§ **Request**
Select each line of the listing below that contains the word "grips", and copy those lines. Case counts.

§ **Extracted entries**
● ● ● ●
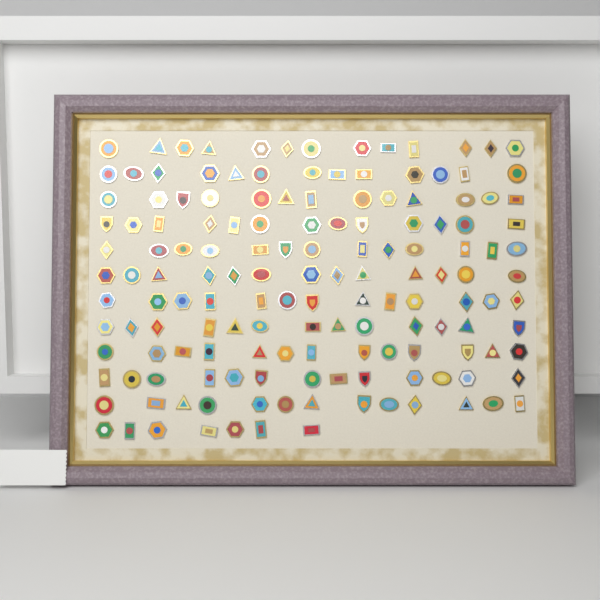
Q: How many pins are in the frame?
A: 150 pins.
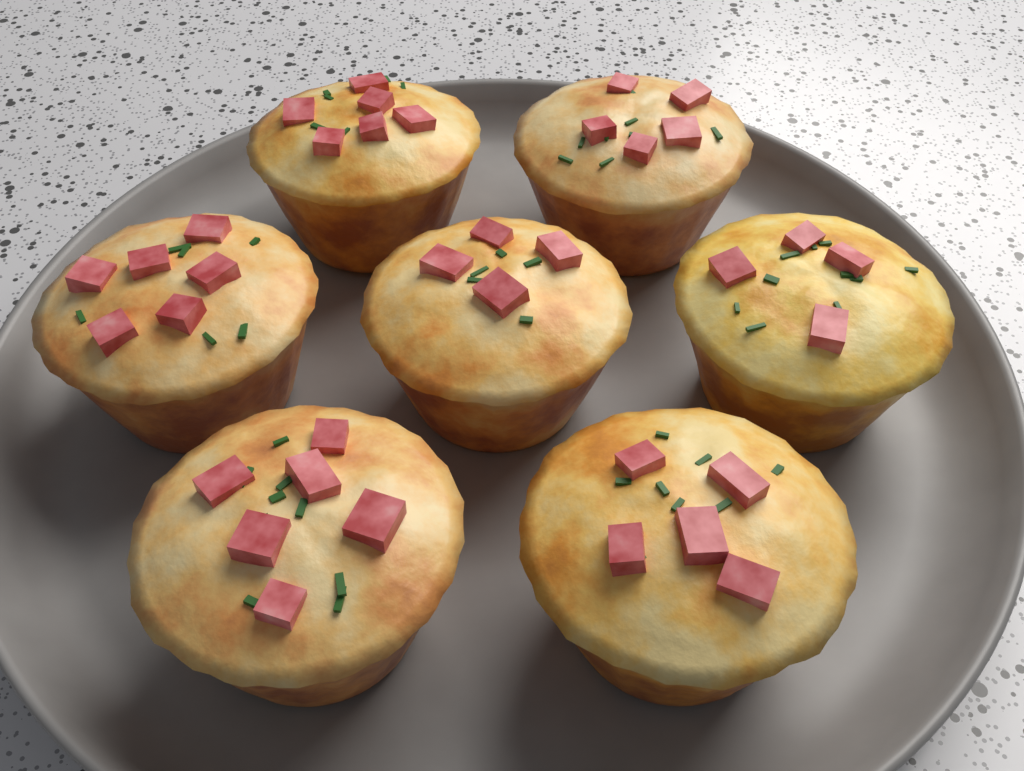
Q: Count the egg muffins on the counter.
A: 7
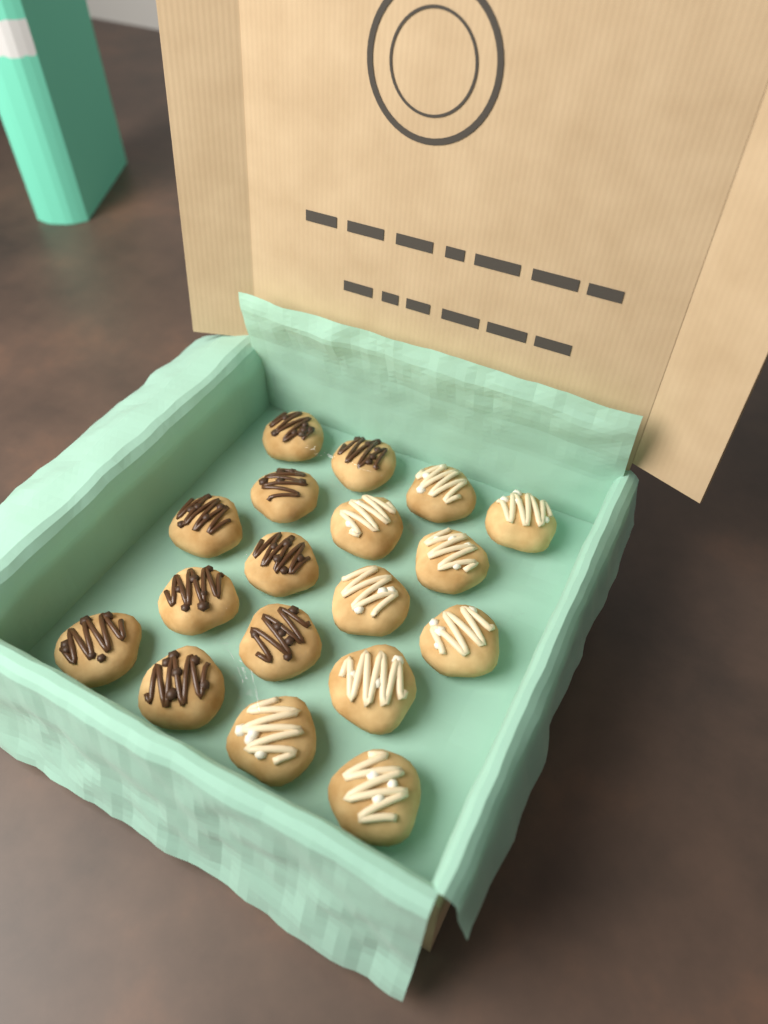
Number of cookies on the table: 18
● ● ● ●
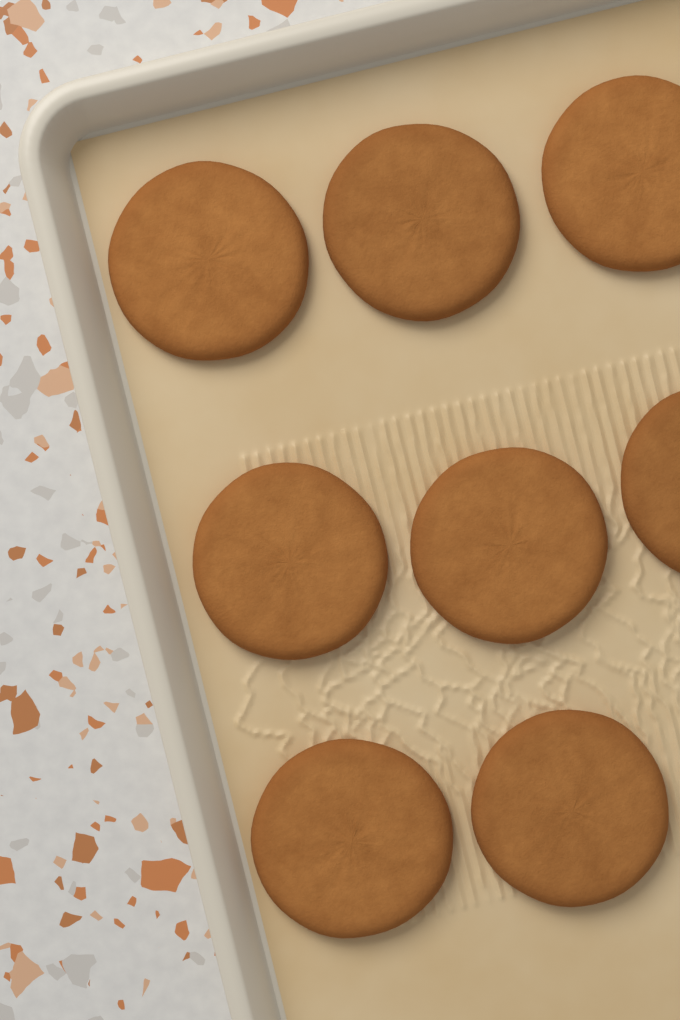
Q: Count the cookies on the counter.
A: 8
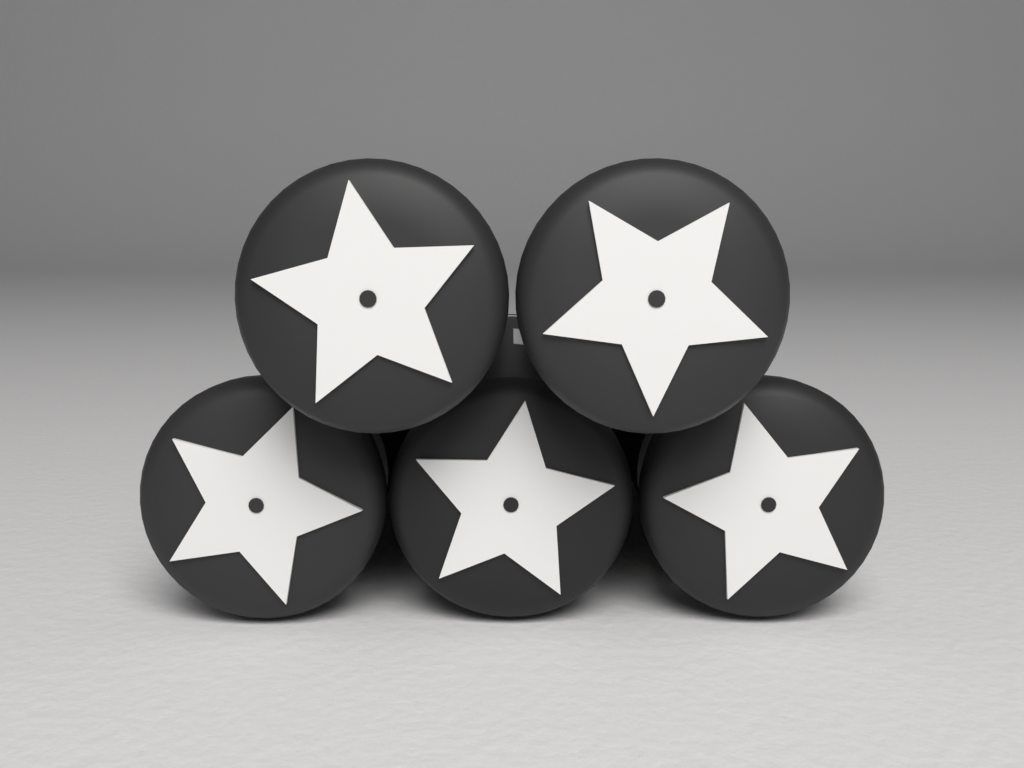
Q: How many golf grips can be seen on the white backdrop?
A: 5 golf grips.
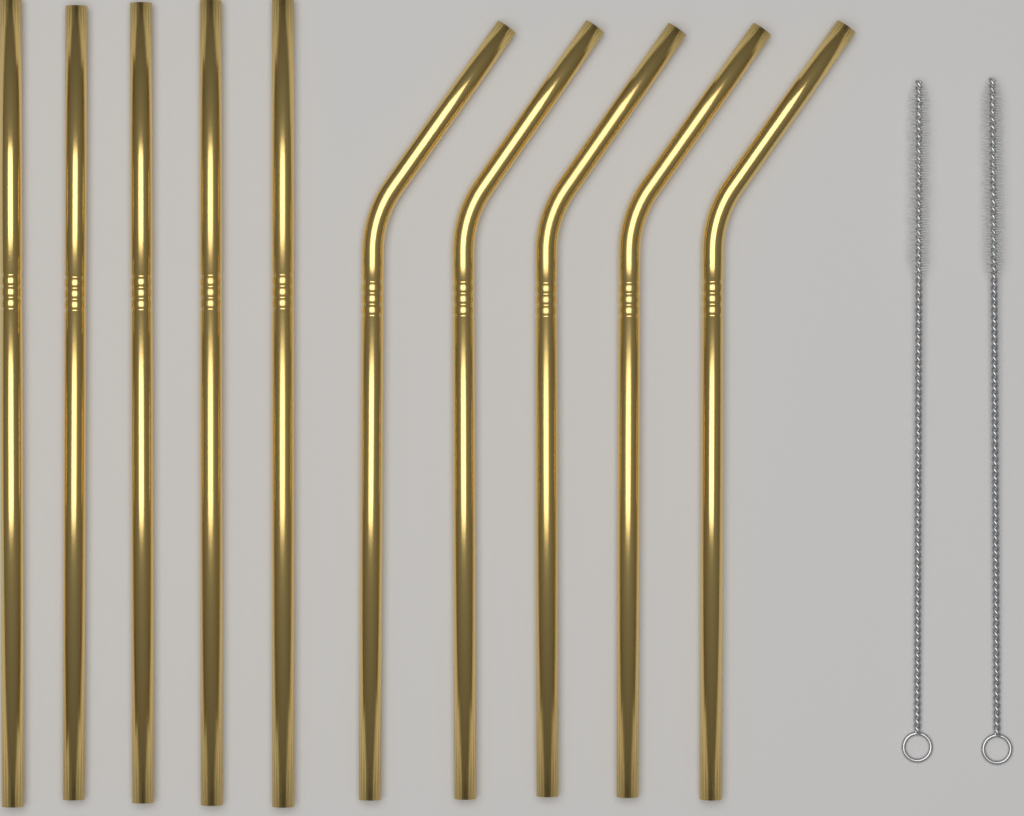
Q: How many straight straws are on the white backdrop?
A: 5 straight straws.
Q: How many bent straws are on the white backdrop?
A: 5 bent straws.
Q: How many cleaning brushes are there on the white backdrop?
● ● ● ●
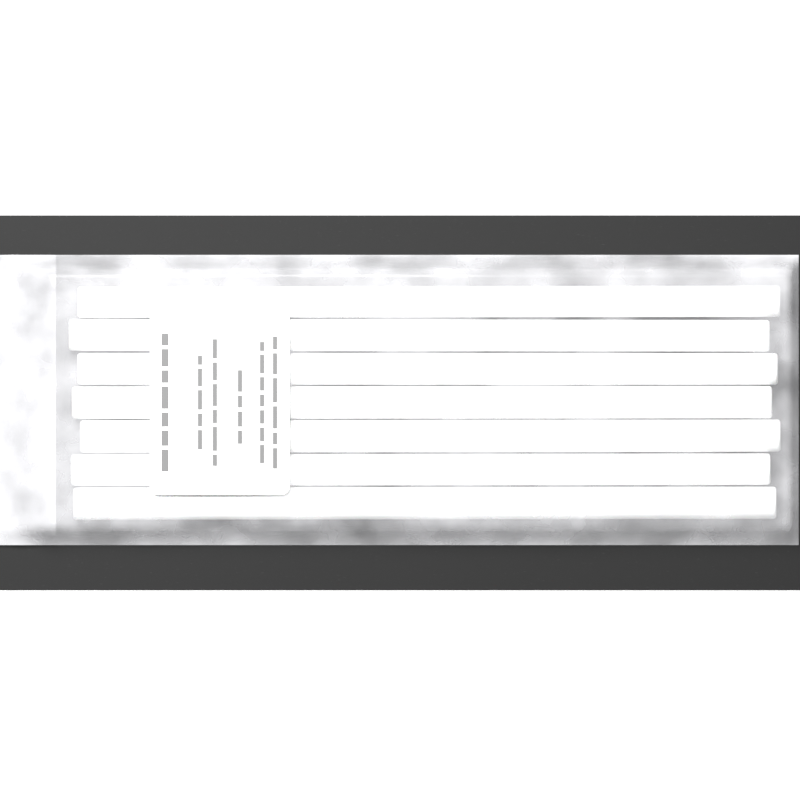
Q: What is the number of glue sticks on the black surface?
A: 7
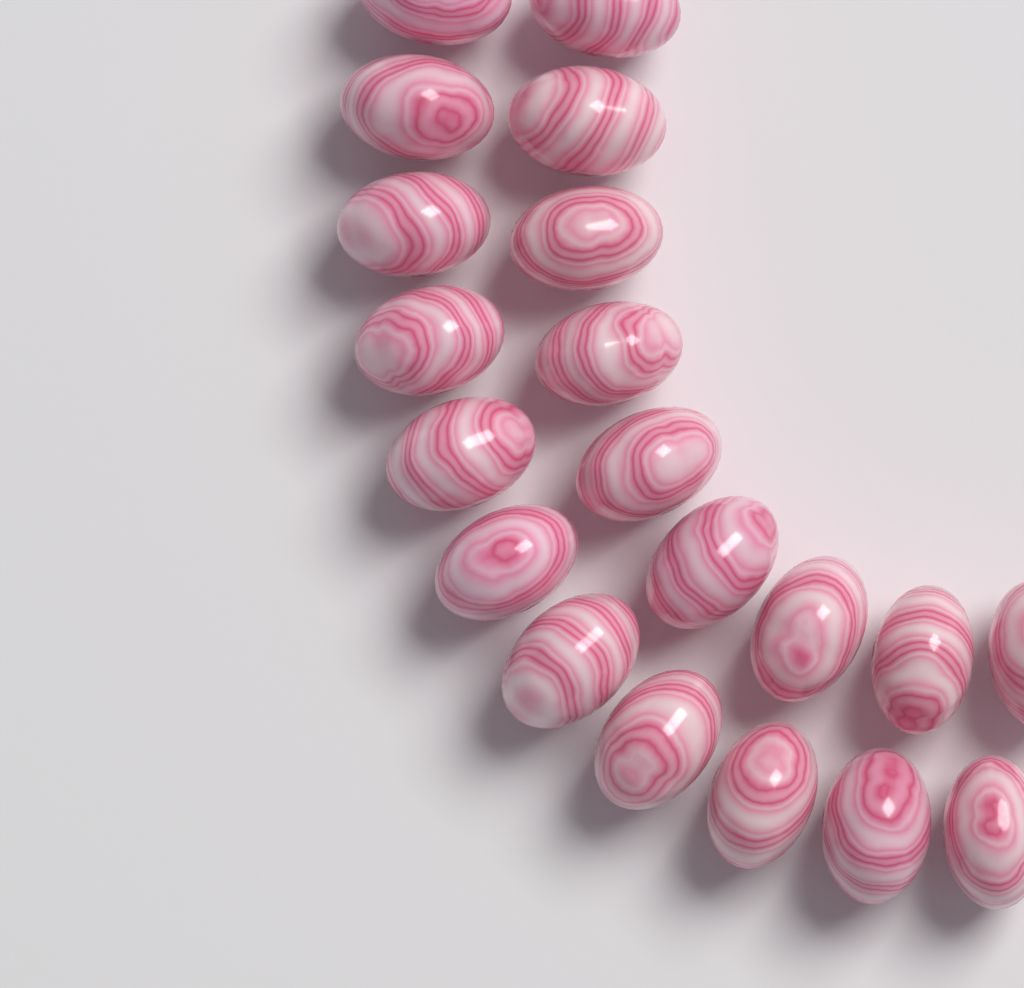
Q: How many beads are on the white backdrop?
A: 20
● ● ● ●
§ **The reply**
Q: How many golf grips can be seen on the white backdrop?
A: 5 golf grips.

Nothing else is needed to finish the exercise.